DURHAM, NC – Susan Lozier, professor of physical oceanography at Duke University’s Nicholas School of the Environment, has been named the inaugural Ronie-Richele Garcia-Johnson Professor of Earth and Ocean Sciences.

Appointment to a named chair is the highest honor the university can bestow on a member of the faculty.  There are five types of distinguished professorships at Duke: the James B. Duke Professorships; the Bass Chairs; the individually named chairs; the interdisciplinary University Professorships; and the University Distinguished Service Professorships.

The new distinguished professorship awarded to Lozier is named in memory of the late Ronie Garcia-Johnson, a Nicholas School assistant professor and rising star in the field of environmental policy who died in 2003 at the age of 34 following a five-month battle with melanoma. 

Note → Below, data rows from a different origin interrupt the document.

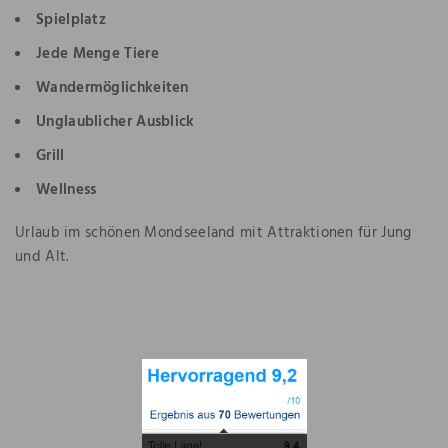
Spielplatz
Jede Menge Tiere
Wandermöglichkeiten
Unglaublicher Ausblick
Grill
Wellness
Urlaub im schönen Mondseeland mit Attraktionen für Jung
und Alt.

“Ronie Garcia-Johnson was a brilliant young political scientist and a dedicated and exceptional faculty member who was passionate about environmental scholarship and her students,” said William L. Chameides, dean of the Nicholas School.  “By establishing this professorship in her name and awarding it to another exceptional researcher and teacher, we honor her remarkable legacy.”

Garcia-Johnson’s groundbreaking 2000 book, "Exporting Environmentalism, U.S. Multinational Chemical Corporations in Brazil and Mexico," explored how civil society in the United States exported environmentalist ideas. In recognition of the book’s contributions to the field of international environmental policy, Garcia-Johnson received the 2001 Harold and Margaret Sprout Award from the International Studies Association. 

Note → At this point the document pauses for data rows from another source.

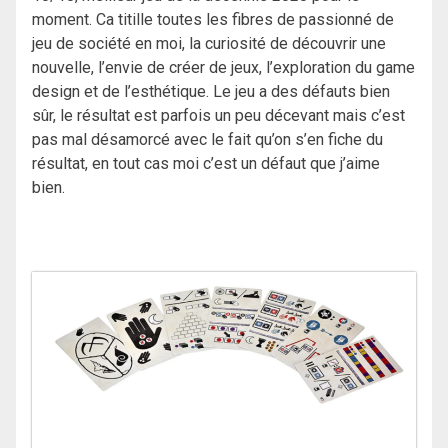
moment. Ca titille toutes les fibres de passionné de
jeu de société en moi, la curiosité de découvrir une
nouvelle, l’envie de créer de jeux, l’exploration du game
design et de l’esthétique. Le jeu a des défauts bien
sûr, le résultat est parfois un peu décevant mais c’est
pas mal désamorcé avec le fait qu’on s’en fiche du
résultat, en tout cas moi c’est un défaut que j’aime
bien.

Lozier, who also serves as chair of the Duke University Academic Council, is a widely cited expert on large-scale ocean circulation and its links to global climate change.  She has authored or co-authored with students more than 150 peer-reviewed papers, manuscripts or scientific abstracts and taken part in six oceanographic research cruises.  She has been a member of the Duke faculty since 1992 and is former chair of the Nicholas School’s Earth and Ocean Sciences Division.  

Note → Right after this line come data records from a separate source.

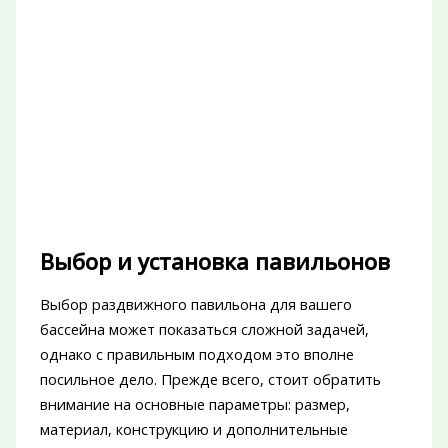
Выбор и установка павильонов
Выбор раздвижного павильона для вашего
бассейна может показаться сложной задачей,
однако с правильным подходом это вполне
посильное дело. Прежде всего, стоит обратить
внимание на основные параметры: размер,
материал, конструкцию и дополнительные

Among other professional honors and awards, Lozier was the recipient of a National Science Foundation Early Career Award in 1996, was awarded a Bass Chair for Excellence in Research and Teaching in 2000, received a Duke University Award for Excellence in Mentoring in 2007 and was named an American Meteorological Society Fellow in 2008.  In 2010, she received the Association of Women Geoscientists’ Outstanding Educator Award.

Lozier is one of 21 Duke faculty members awarded distinguished professorships this year.  The recipients were recognized last week at a dinner at the Washington Duke Inn and Golf Club.